I wonder if there is a more efficient way in spark to find the most frequent value of a set of columns than using rank()
in order to use it as an imputation for missing values.
E.g. in spark-sql I could formulate something similar like how to select the most frequently appearing values? per column. This solution works for a single column using rank. What I am looking for is a) a more efficient variant (as the first answer outlines ) and b) something which is more optimal than using a for loop and the solution of a) to apply for multiple columns.
Do you see any possibility to optimize this in spark?
edit
An example.
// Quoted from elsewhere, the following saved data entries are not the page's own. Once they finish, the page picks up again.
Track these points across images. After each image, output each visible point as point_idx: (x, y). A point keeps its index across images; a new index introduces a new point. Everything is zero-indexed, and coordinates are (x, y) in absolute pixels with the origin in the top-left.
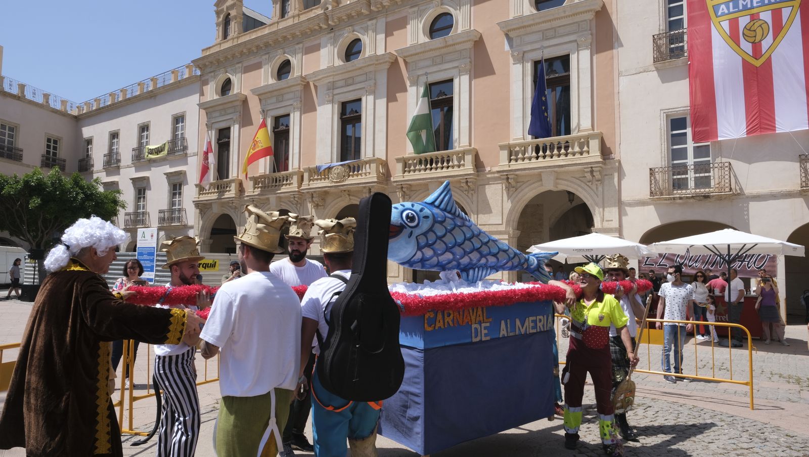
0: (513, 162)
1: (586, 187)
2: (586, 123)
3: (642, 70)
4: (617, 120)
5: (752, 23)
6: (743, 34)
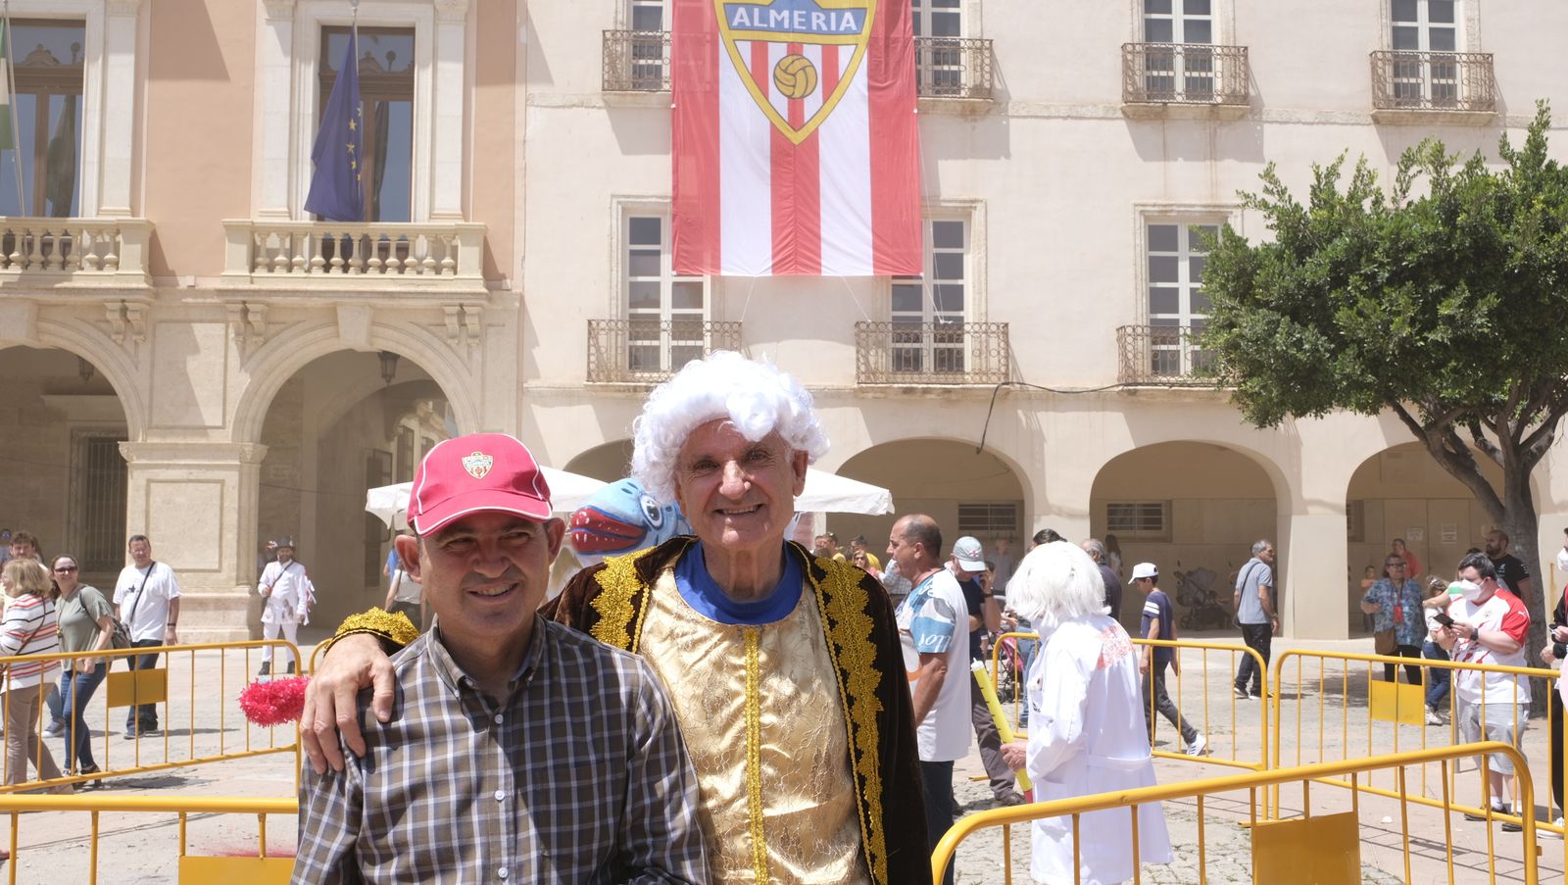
0: (261, 272)
1: (443, 349)
2: (449, 200)
3: (576, 101)
4: (519, 203)
5: (790, 59)
6: (775, 76)
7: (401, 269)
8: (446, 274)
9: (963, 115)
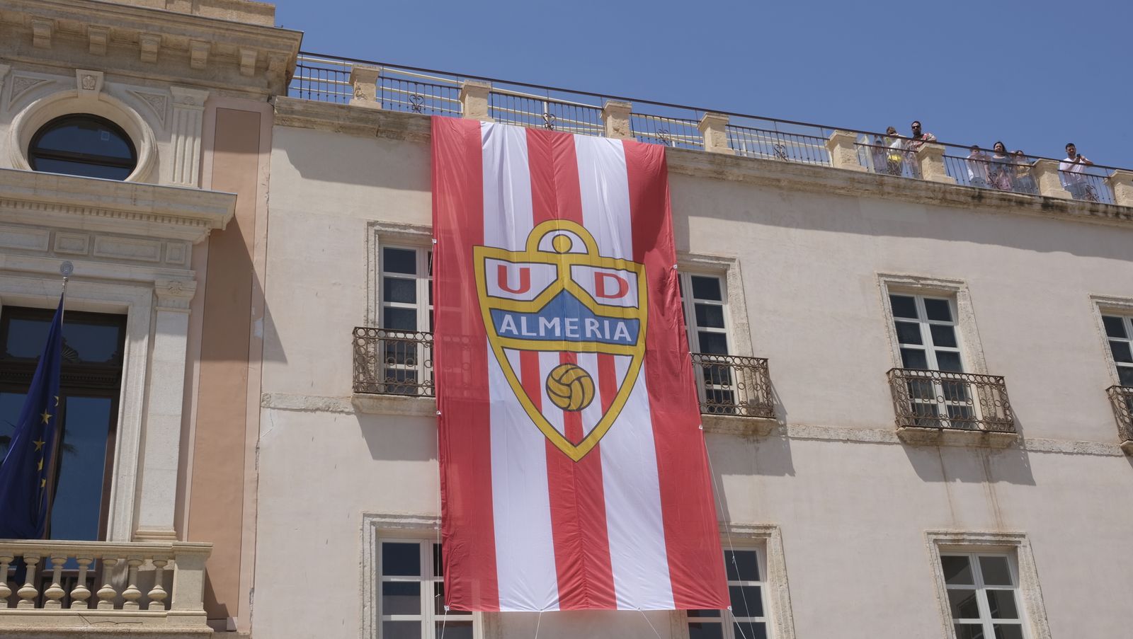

Here is a small Dataset
case class FooBarGG(foo: Int, bar: String, baz: String, dropme: String)
val df = Seq((0, "first", "A", "dropme"), (1, "second", "A", "dropme2"),
(0, "first", "B", "foo"),
(1, "first", "C", "foo"))
.toDF("foo", "bar", "baz", "dropme").as[FooBarGG]
val columnsFactor = Seq("bar", "baz")
val columnsToDrop = Seq("dropme")
val factorCol= (columnsFactor ++ columnsToDrop).map(c => col(c))
With the query from the answer
df.groupBy(factorCol: _*).count.agg(max(struct($"count" +: factorCol: _*)).alias("mostFrequent")).show
+--------------------+
| mostFrequent|
+--------------------+
|[1,second,A,dropme2]|
+--------------------+
|-- mostFrequent: struct (nullable = true)
| |-- count: long (nullable = false)
| |-- bar: string (nullable = true)
| |-- baz: string (nullable = true)
| |-- dropme: string (nullable = true)
Is the result but for column bar -> first, baz -> A and for drompe -> foo are the single top1 most frequent values, which are different from the returned result.